Todos os games citados aqui são extremamente populares, com um público fiel e heterogêneo, o que traz grandes desafios para as empresas que querem introduzir suas marcas nesse território e se relacionar com uma megacomunidade. É preciso primeiro identificar com quem querem conversar, afinal, é essencial conhecer a linguagem e os signos de cada cluster de jogador, entender hábitos, comportamentos, desejos e necessidades para só então construir um relacionamento legítimo, que reconheça as particularidades de cada grupo.

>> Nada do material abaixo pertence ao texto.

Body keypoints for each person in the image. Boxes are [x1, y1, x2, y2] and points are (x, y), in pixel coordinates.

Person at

Por exemplo, os jogos The Sims e Cities: Skyliness têm o mesmo princípio básico, construir cidades. No entanto, ao ouvir seus jogadores, descobrimos que eles têm gostos diferentes. Os primeiros, segundo a Newzoo, se interessam por cartoons e desenvolvimento de relações. Já os demais se interessam por gestão de recursos e experiências realistas.
Gamers apaixonados, por sinal, são pródigos em perceber quem é novato ou não sabe nada sobre a cultura em que estão inseridos. Um bom teste é conversar sobre o metaverso. A “novidade” há muito já era uma realidade para um número grande de jogadores, acostumados a criar avatares em mundos fantásticos onde podem interagir com outras pessoas virtualmente.

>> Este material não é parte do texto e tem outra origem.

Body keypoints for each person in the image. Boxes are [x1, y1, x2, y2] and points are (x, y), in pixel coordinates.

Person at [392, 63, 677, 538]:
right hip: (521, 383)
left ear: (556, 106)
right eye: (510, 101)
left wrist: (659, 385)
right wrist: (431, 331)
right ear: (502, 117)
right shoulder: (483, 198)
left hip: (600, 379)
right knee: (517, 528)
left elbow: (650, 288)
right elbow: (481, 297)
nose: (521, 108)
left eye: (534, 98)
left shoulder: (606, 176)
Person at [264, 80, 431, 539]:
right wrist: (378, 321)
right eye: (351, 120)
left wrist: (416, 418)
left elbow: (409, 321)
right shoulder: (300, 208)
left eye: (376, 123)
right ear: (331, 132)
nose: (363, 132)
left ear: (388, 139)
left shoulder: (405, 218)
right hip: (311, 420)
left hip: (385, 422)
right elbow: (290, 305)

No setor financeiro, houve um reconhecimento de que os bancos precisavam conhecer mais a fundo esse universo. O Itaú, por exemplo, criou uma plataforma em que desenvolveu uma série de iniciativas, depois seguida por outras empresas com interesse no público gamer, como patrocínio a equipes de jogos como Fortnite e Free Fire, criação de um curso de economia com o CS:GO como pano de fundo, além de apoio a desenvolvedores independentes de jogos e campeonatos de Free Fire, como o Game Changer e o Taça das Favelas. A ideia foi utilizar um conceito de lego, empilhar iniciativas complementares que conseguissem dialogar com a comunidade gamer em diferentes níveis e franquias de jogos.
Todas essas experiências abriram um importante canal de diálogo e sobretudo de escuta, para que fosse possível compreender quem mobiliza o cenário gamer nacional e, daqui para a frente, construir juntos novas soluções, produtos e serviços financeiros que sejam relevantes, tenham valor e façam sentido para essa comunidade.
O mundo dos games é vasto, reúne milhões de consumidores e revela inúmeras oportunidades para as marcas que souberem ouvir, pedir licença para entrar e oferecer algo em troca, estabelecendo uma relação de confiança e de ganhos para ambos os lados.
Por um lado, é importante dar visibilidade para as inúmeras histórias de superação oriundas desse universo, reforçando o papel de escuta ativa. Por outro, é preciso muita humildade para aprender e construir juntos.
E falando em aprender, o metaverso, como mencionado, não é novo, já existe e acontece bem embaixo do nosso nariz de diferentes formas e em variados contextos. A questão é aprender a utilizá-lo como canal para sua marca. Ele é mais um ponto de contato com as pessoas, possibilitando uma experiência imersiva e eventualmente mais completa, uma vez que se entendam as dinâmicas de como fazer isso de maneira nativa e fluida.
Para isso é necessário um modelo mental de testar e experimentar, sempre objetivando o valor que você vai agregar na ação, projeto ou iniciativa - o foco deve ser sempre na visão do usuário. Marcas estão a serviço do cliente para gerar valor e conveniência, e para devolver tempo à vida das pessoas. O mantra deveria ser esse no metatarso ou em qualquer ambiente em que uma empresa se proponha a estar.